Really, we only have two choices: we can either be a priest, or we can be a slave. In John 8:31-32 Jesus says, “If you continue to follow my teaching, you are really my disciples and you will know the truth, and the truth will set you free.” The last part of that we’ve hear many times as an axiom applied to almost everything. But, in the context in which Jesus said it, he was talking to Jewish leaders, priests to be exact, who did not believe in him! Shortly after Jesus said this, they replied that they were children of Abraham and that they had “never been slaves to anyone.” That was a boldface lie! In fact the most dramatic story of their nation was how God had delivered them from slavery to the Egyptians.
They continued to argue with Jesus and finally, exasperated, Jesus says, “You people are doing the deeds of your father,” and “You people are from your father the devil, and you want to do what your father desires” (John 8:41,44).
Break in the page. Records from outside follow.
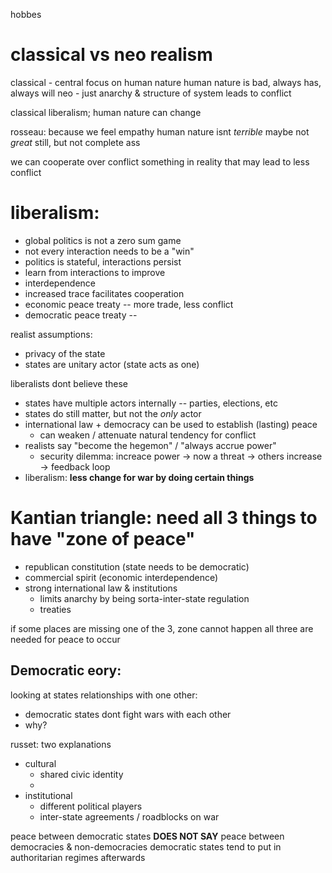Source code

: hobbes


# classical vs neo realism

classical - central focus on human nature
  human nature is bad, always has, always will
neo - just anarchy & structure of system leads to conflict

classical liberalism; human nature can change

rosseau: because we feel empathy human nature isnt *terrible*
maybe not *great* still, but not complete ass

we can cooperate over conflict
something in reality that may lead to less conflict

# liberalism:

- global politics is not a zero sum game
- not every interaction needs to be a "win"
- politics is stateful, interactions persist
- learn from interactions to improve
- interdependence
- increased trace facilitates cooperation
- economic peace treaty -- more trade, less conflict
- democratic peace treaty --

realist assumptions:
- privacy of the state
- states are unitary actor (state acts as one)

liberalists dont believe these
- states have multiple actors internally -- parties, elections, etc
- states do still matter, but not the *only* actor
- international law + democracy can be used to establish (lasting) peace
  - can weaken / attenuate natural tendency for conflict
- realists say "become the hegemon" / "always accrue power"
  - security dilemma: increace power -> now a threat -> others increase -> feedback loop
- liberalism: **less change for war by doing certain things**

# Kantian triangle: need all 3 things to have "zone of peace"

- republican constitution (state needs to be democratic)
- commercial spirit (economic interdependence)
- strong international law & institutions
  - limits anarchy by being sorta-inter-state regulation
  - treaties

if some places are missing one of the 3, zone cannot happen
all three are needed for peace to occur

## Democratic eory:

looking at states relationships with one other:
- democratic states dont fight wars with each other
- why?

russet: two explanations
- cultural
  - shared civic identity
  -
- institutional
  - different political players
  - inter-state agreements / roadblocks on war

peace between democratic states
**DOES NOT SAY** peace between democracies & non-democracies
democratic states tend to put in authoritarian regimes afterwards
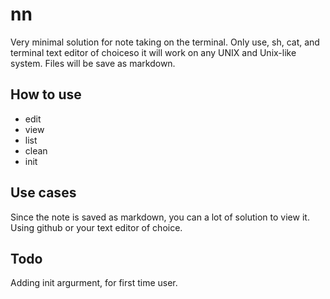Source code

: # nn

Very minimal solution for note taking on the terminal. Only use, sh, cat, and terminal text editor of choiceso it will work on any UNIX and Unix-like system. Files will be save as markdown.

## How to use

* edit
* view
* list
* clean
* init

## Use cases
Since the note is saved as markdown, you can a lot of solution to view it. Using github or your text editor of choice.

## Todo
Adding init argurment, for first time user.
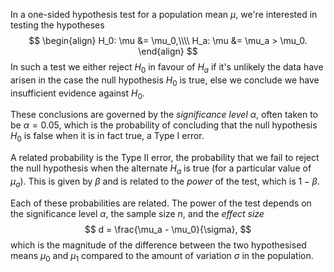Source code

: In a one-sided hypothesis test for a population mean $\mu$, we're interested in testing the hypotheses
$$
\begin{align}
H_0: \mu &= \mu_0,\\\\
H_a: \mu &= \mu_a > \mu_0.
\end{align}
$$
In such a test we either reject $H_0$ in favour of $H_a$ if it's unlikely the data have arisen in the case
the null hypothesis $H_0$ is true, else we conclude we have insufficient evidence against $H_0$.

These conclusions are governed by the *significance level* $\alpha$, often taken to be $\alpha = 0.05$, which is the probability of concluding that the null hypothesis $H_0$ is false when it is in fact true, a Type I error.

A related probability is the Type II error, the probability that we fail to reject the null hypothesis when the alternate
$H_a$ is true (for a particular value of $\mu_a$). This is given by $\beta$ and is related to the *power* of the test, which
is $1-\beta$.

Each of these probabilities are related. The power of the test depends on the significance level $\alpha$, the sample size $n$, and the *effect size*
$$
d = \frac{\mu_a - \mu_0}{\sigma},
$$
which is the magnitude of the difference between the two hypothesised means $\mu_0$ and $\mu_1$ compared to the amount of variation $\sigma$ in the population.
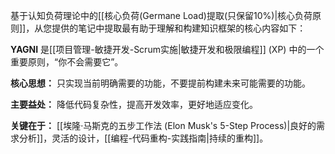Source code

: 基于认知负荷理论中的[[核心负荷(Germane Load)提取(只保留10%)|核心负荷原则]]，从您提供的笔记中提取最有助于理解和构建知识框架的核心内容如下：

**YAGNI** 是[[项目管理-敏捷开发-Scrum实施|敏捷开发和极限编程]] (XP) 中的一个重要原则，“你不会需要它”。

**核心思想：** 只实现当前明确需要的功能，不要提前构建未来可能需要的功能。

**主要益处：** 降低代码复杂性，提高开发效率，更好地适应变化。

**关键在于：** [[埃隆·马斯克的五步工作法 (Elon Musk's 5-Step Process)|良好的需求分析]]，灵活的设计，[[编程-代码重构-实践指南|持续的重构]]。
We might do well to end that sentence with an exclamation mark, because I highly doubt it was said with a soft tone. Right after this, the Jewish leaders became so enraged they tried to kill Jesus, but he escaped because it wasn’t time for him to die, yet.
These religious leaders believed they were the people of God. They believed they were rightfully priests in the household of God. They believed that they had the privilege and promise that they could approach God in prayer, confident of their salvation. But, in reality they were slaves serving in the household of the devil himself!
How can we know we’re part of the household of God? Quite simply, if we are faithful servants. If we hold onto the confidence we have in Christ. “We are of his house, if in fact we hold firmly to our confidence and the hope we take pride in.” (Hebrews 3:6)
Don’t let Satan fool you. Faithless servants are not truly servants of God at all. Faithful servants have every reason to be confident and thankful that they can approach God as members of his household.